At your terminal session, execute o365 login to start the authentication process, a login device code will be displayed along with a link to a web page where it needs to be entered. Navigate to, enter the code into the input field and select Next. You will then be presented with either a login screen or accounts that you have already logged in to Office 365 with. Login with or choose the account from the list that you want to use with Office 365 CLI.

You will now be prompted to consent that the custom application, Custom PnP Office 365 CLI, can use the two permissions that we configure earlier, Read items in all site collections and Sign you in and read your profile on your behalf. Select Accept to consent and complete the sign-in process.

Returning back to your command line, you can now verify that the sign in has been succesful by executing the o365 status command.

Finally, to test that we can indeed read SharePoint Online site collections, lets invoke the following command

o365 spo site get --url -o json --pretty

The JSON representation of the SharePoint Online site will be returned to the console.

Congratulations! You have just configured the Office 365 CLI to use your own custom application with custom permissions from your own Azure Active Directory.

Find out more

If you would like to know more about Office 365 CLI, visit the web site at

If you see any room for improvement or suggestions, please don’t hesitate to reach out to us either on GitHub or @office365cli on Twitter.

Appendix: Persisting environment variables

As mentioned earlier, the way in which we set the environment variables meant that they are only set for the lifetime of the session, if the terminal session is closed, you will need to repeat those steps, which maybe undesirable.

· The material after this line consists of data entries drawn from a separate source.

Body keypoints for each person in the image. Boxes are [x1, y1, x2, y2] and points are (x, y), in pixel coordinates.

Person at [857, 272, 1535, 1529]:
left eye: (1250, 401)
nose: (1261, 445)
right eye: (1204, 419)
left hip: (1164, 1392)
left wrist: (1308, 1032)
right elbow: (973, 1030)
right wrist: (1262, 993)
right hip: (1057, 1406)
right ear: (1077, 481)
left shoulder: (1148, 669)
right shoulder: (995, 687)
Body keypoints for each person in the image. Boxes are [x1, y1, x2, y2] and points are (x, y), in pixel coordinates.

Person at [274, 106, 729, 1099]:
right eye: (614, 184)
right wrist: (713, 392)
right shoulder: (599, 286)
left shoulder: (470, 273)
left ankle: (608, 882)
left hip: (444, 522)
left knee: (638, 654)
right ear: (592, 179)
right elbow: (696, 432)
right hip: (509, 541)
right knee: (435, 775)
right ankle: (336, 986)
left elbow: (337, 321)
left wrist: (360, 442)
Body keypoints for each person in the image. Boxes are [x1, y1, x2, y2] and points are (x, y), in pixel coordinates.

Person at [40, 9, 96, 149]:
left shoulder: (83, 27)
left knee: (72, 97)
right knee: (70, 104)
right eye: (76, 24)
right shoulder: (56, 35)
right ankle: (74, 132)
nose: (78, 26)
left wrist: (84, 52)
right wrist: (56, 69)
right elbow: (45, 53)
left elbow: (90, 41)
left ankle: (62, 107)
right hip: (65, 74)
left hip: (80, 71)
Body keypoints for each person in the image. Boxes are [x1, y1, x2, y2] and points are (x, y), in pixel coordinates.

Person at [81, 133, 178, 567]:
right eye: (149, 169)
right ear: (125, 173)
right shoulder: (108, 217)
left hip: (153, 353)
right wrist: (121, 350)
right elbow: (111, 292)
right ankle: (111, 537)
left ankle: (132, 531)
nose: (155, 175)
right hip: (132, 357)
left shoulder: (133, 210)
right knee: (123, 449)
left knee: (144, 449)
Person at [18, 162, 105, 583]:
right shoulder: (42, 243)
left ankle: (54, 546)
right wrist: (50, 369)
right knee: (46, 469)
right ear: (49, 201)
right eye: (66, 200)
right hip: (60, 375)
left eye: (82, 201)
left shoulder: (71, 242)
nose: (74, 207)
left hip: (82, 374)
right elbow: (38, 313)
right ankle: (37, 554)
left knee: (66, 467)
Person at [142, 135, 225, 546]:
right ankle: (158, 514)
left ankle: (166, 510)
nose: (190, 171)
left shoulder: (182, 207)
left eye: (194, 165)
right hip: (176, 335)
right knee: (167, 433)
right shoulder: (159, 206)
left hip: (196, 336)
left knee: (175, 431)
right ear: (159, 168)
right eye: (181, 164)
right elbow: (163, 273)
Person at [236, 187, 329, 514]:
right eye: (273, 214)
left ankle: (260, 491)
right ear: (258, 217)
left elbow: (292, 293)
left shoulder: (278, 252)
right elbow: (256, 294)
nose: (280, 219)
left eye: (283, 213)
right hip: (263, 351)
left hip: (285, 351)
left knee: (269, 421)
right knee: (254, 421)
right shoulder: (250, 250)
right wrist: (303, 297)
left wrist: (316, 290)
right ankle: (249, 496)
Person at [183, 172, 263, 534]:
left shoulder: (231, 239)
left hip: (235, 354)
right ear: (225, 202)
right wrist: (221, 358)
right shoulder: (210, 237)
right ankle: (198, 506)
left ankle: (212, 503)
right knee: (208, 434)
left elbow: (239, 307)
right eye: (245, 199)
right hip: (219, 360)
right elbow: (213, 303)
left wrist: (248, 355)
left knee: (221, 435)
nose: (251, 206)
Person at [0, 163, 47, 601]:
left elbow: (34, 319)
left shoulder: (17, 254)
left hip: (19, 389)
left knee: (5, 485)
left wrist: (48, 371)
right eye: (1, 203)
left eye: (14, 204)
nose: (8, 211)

How you permanently set the environment variable is dependant on the operating system and shell you are using.

If you are on Windows, you can set the environment variables using the Edit the system environment variables approach in the Windows UI.

Search for Edit the system environment variables in Start Menu and launch it. Select Environment Variables, under the User variables for <user-name> section, select New... to open a dialog. In the dialog, enter OFFICE365CLI_AADAPPID in the variable name field and set the value using the Client ID (quotes should be ommitted), select OK to save the value and repeat the process for the OFFICE365CLI_TENANT variable. Select OK until all windows are closed to persist the changes.

Open a new PowerShell session and execute $env:OFFICE365CLI_AADAPPID and $env:OFFICE365CLI_TENANT to verify that the environment variables have been created correctly.

If you are on Linux or MacOS, depending on your terminal, add the export lines to .bashrc or .zshrc file in your home directory.

If you are using PowerShell Core, it is worth noting that environment variables set in bash or zsh will persist to the pwsh session and the same applies to Windows.